Part of that means challenging that culture of comfortable complacency and the idea that it only ever gets better. What we are seeing now, in America and, sadly, in the UK, are deliberate attempts to take us backwards—attempts to rewrite LGBT rights and to roll them back. Many of those who are comfortably complacent and are not active in this fight have not experienced that rollback, but we do not need to look far to find people who are experiencing it right now. They are members of a group within our big LGBT+ family: trans and non-binary people. The level of hate crime, the level of abuse, the marginalisation, the cutting and pasting of 1980s headlines that were applied to gay people then and are now being applied to trans and non-binary people—we can see the rollback of rights that is directly in front of us, but only if we open our eyes to it.

Our history is littered with examples of the policy that to conquer, it is necessary to divide. That is what we are seeing here, and that is why all of us, whether we are trans or not, need to stand with our trans and non-binary friends in the fight that lies ahead. This means ensuring that we have a fully trans and non-binary inclusive ban on conversion practices, and it means making a stand when attacks are made on their presence, their identity, their visibility, their legitimacy to exist. That is why we need to ensure that there is no rollback of rights, here or abroad. We need to ensure that there is no growing exceptionalism, with people saying, “LGB rights are fine, but those trans folk—well, they are different.” We have all heard that in our communities, and it is something we must challenge because being LGBTQ+ is not a single identity. It is a liberation of authenticity. It is a community where everyone is different, but it is those common bonds that make that community worth while. We must stand together, and if we do not address that comfortable complacency, hate will spread and breed more division.

* * *

Problem to solve — Condense the paragraph of the passage that begins "Our history is littered" into a short bulleted list that keeps its main points. The items that come next have no connection to the passage above.

Supplied records —
* * *

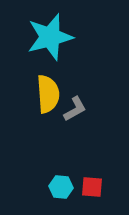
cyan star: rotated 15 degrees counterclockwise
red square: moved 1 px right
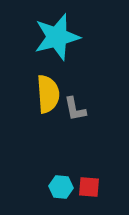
cyan star: moved 7 px right
gray L-shape: rotated 108 degrees clockwise
red square: moved 3 px left
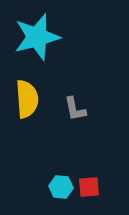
cyan star: moved 20 px left
yellow semicircle: moved 21 px left, 5 px down
red square: rotated 10 degrees counterclockwise
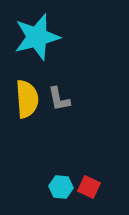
gray L-shape: moved 16 px left, 10 px up
red square: rotated 30 degrees clockwise
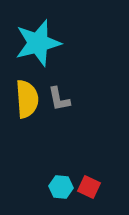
cyan star: moved 1 px right, 6 px down
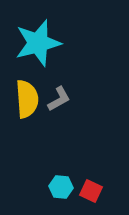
gray L-shape: rotated 108 degrees counterclockwise
red square: moved 2 px right, 4 px down
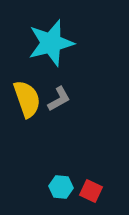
cyan star: moved 13 px right
yellow semicircle: rotated 15 degrees counterclockwise
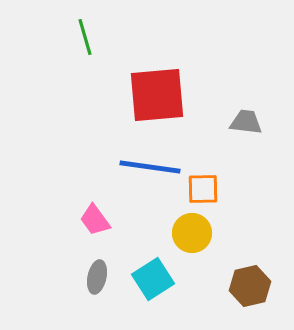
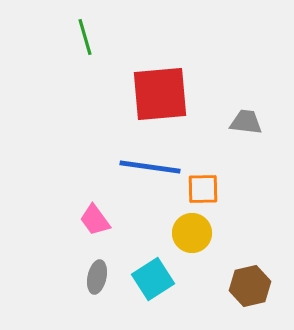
red square: moved 3 px right, 1 px up
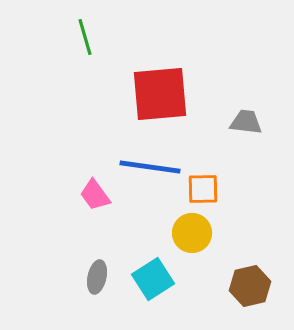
pink trapezoid: moved 25 px up
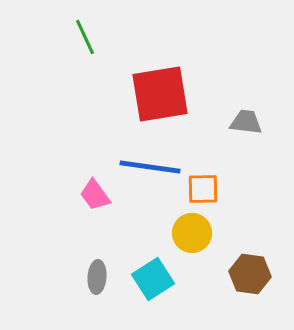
green line: rotated 9 degrees counterclockwise
red square: rotated 4 degrees counterclockwise
gray ellipse: rotated 8 degrees counterclockwise
brown hexagon: moved 12 px up; rotated 21 degrees clockwise
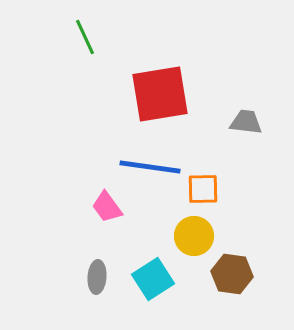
pink trapezoid: moved 12 px right, 12 px down
yellow circle: moved 2 px right, 3 px down
brown hexagon: moved 18 px left
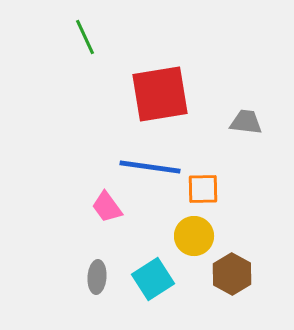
brown hexagon: rotated 21 degrees clockwise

* * *

Written response —
- History shows that dividing a group is a way to conquer it, and that is happening now.
- Everyone, trans or not, needs to stand with trans and non-binary friends.
- This means a ban on conversion practices that fully includes trans and non-binary people. It also means taking a stand when their presence, identity, visibility or legitimacy to exist is attacked.
- There must be no rollback of rights, here or abroad, and no exceptionalism that treats LGB rights as fine but trans people as different.
- Being LGBTQ+ is not a single identity but a liberation of authenticity. It is a community of different people joined by common bonds.
- Unless comfortable complacency is addressed, hate will spread and breed more division.